03-14-2009, 06:39 PM
Quote:Sorry that I haven't been as active lately, I've been reviewing a lot of RST lately and am trying to present some more information about the duality of t/s and s/t. Suffice it to say, that it is incorrect to view them as dual symmetric portions of reality, like looking in a mirror. It is more accurate, I think, to view them the positive and negative images of a photograph... but this still doesn't really do the difference justice. Consider, for example, the fact that the force of entropy which, in s/t moves to reduce order in space, has an equivalent force in t/s that moves to create higher order in time.

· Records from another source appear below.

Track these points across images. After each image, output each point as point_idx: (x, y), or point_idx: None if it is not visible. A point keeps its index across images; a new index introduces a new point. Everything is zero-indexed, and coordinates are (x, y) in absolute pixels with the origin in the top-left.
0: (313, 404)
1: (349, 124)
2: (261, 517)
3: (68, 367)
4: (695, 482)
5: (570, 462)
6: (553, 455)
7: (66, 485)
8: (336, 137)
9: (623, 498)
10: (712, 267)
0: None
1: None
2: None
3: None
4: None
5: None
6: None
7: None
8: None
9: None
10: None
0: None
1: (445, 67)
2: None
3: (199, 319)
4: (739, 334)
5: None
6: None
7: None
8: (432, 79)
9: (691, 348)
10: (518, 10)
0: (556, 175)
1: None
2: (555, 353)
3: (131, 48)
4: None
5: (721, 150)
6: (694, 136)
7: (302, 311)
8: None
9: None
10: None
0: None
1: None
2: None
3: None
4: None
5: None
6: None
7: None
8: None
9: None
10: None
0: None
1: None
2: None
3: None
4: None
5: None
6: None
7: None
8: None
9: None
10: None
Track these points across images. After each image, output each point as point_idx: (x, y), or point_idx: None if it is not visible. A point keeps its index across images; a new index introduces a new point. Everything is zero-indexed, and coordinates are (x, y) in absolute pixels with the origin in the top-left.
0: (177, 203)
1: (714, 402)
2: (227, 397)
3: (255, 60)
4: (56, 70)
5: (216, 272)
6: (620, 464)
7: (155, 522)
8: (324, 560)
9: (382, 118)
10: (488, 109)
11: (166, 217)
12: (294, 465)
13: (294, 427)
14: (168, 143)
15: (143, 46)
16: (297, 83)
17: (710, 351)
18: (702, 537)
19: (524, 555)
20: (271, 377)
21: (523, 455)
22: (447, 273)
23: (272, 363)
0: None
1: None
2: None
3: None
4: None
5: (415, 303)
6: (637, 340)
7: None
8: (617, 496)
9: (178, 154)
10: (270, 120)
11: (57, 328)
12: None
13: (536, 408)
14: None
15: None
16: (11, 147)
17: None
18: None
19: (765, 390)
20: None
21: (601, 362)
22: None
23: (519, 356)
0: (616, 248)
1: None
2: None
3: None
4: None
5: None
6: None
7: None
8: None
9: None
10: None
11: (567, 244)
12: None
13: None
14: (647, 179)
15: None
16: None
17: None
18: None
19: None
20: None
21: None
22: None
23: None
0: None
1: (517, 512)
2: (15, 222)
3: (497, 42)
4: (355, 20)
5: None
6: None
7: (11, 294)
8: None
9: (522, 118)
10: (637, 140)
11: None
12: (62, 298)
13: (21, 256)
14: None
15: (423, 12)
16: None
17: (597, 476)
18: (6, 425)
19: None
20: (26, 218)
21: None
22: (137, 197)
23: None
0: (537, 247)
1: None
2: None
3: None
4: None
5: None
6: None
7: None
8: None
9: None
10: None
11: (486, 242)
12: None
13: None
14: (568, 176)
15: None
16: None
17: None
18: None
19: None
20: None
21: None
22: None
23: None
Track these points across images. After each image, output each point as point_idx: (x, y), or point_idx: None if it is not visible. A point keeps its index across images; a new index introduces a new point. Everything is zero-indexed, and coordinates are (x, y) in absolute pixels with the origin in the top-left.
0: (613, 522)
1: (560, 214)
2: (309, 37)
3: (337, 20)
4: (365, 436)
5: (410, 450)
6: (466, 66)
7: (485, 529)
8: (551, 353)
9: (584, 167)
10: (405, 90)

So that's one thing I've been trying to understand: if every s/t particle has a t/s element, then how is it that s/t can be oriented towards entropy while t/s is oriented towards higher order? I mean I think it's a great idea and that it makes sense, but I just don't understand how that can be necessarily...like does that mean that in non-living matter that the s/t forces influence on the particle/molecule is more in control, but if it becomes a part of a living thing the t/s part takes hold more? Or is it more like...I don't know how to explain this...that even the coming together of a molecule, or a planet for that matter, is t/s influence on s/t (so in other words if s/t was the only influence there would be no order whatsoever, just dust floating around or something like that)? So one could almost say that the balance between order and chaos, or order and entropy, is the balance between space/time and time/space?
So I think a big part of the concept that I'm trying to grapple with here is how can a particle exist simultaneously in s/t and t/s if they are pulling it in opposite directions? It almost seems like it would have to be doing one thing in s/t and another in t/s, but I think that I'm realizing now that they are more like the influences on it.
Or not. Do you think I'm on the right track here?